## Data block
◆ ◆ ◆ ◆ ◆ ◆ ◆
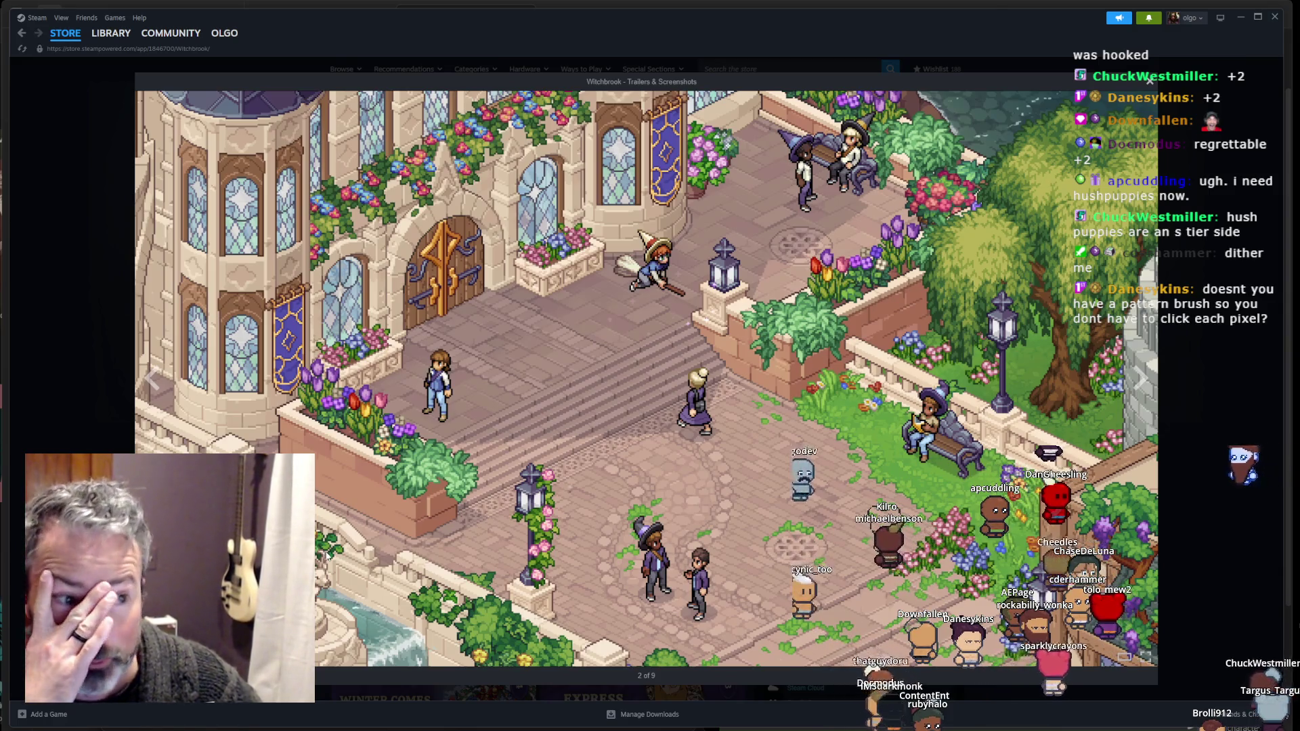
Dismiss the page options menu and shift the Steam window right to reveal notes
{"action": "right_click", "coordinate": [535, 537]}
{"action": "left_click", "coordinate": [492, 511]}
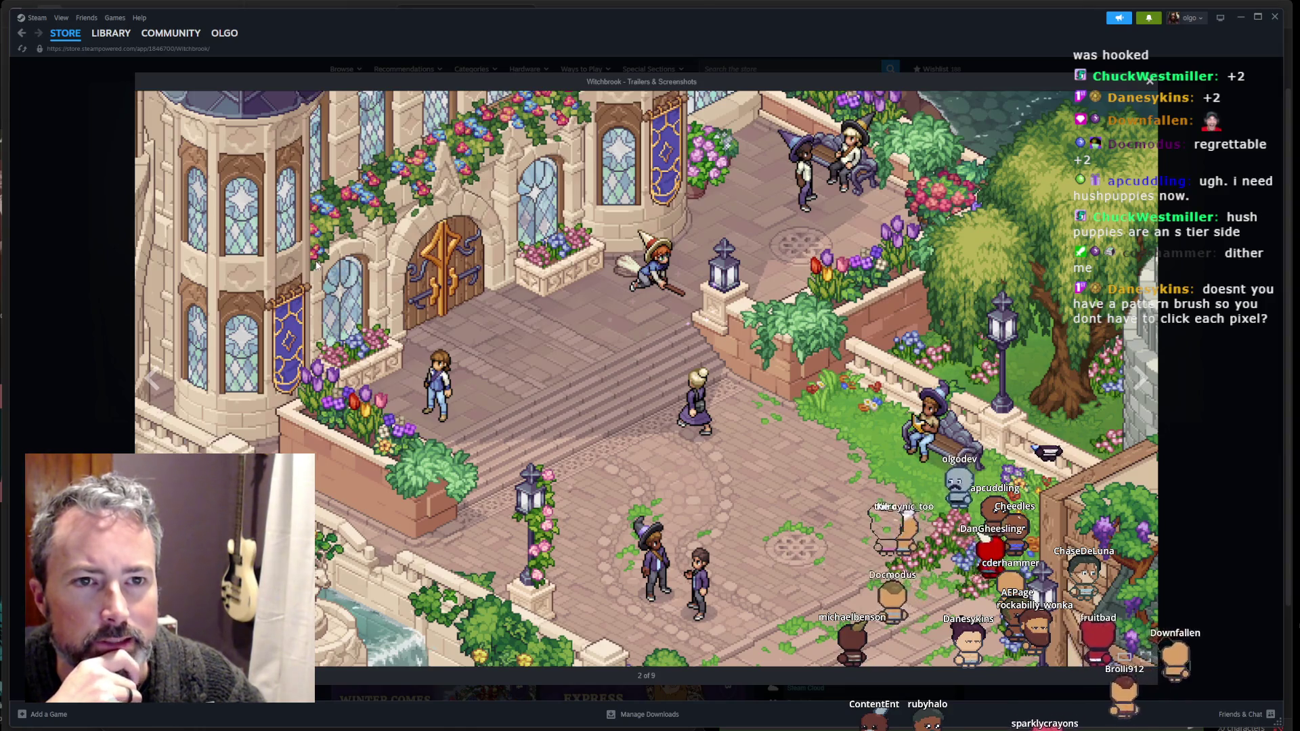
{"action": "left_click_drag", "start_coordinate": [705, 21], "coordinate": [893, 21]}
◆ ◆ ◆ ◆ ◆ ◆ ◆
## Work order
Images are not wanted in the copy. Please print the material above exactly.

## Response to this task
Dismiss the page options menu and shift the Steam window right to reveal notes
{"action": "right_click", "coordinate": [535, 537]}
{"action": "left_click", "coordinate": [492, 511]}
{"action": "left_click_drag", "start_coordinate": [705, 21], "coordinate": [893, 21]}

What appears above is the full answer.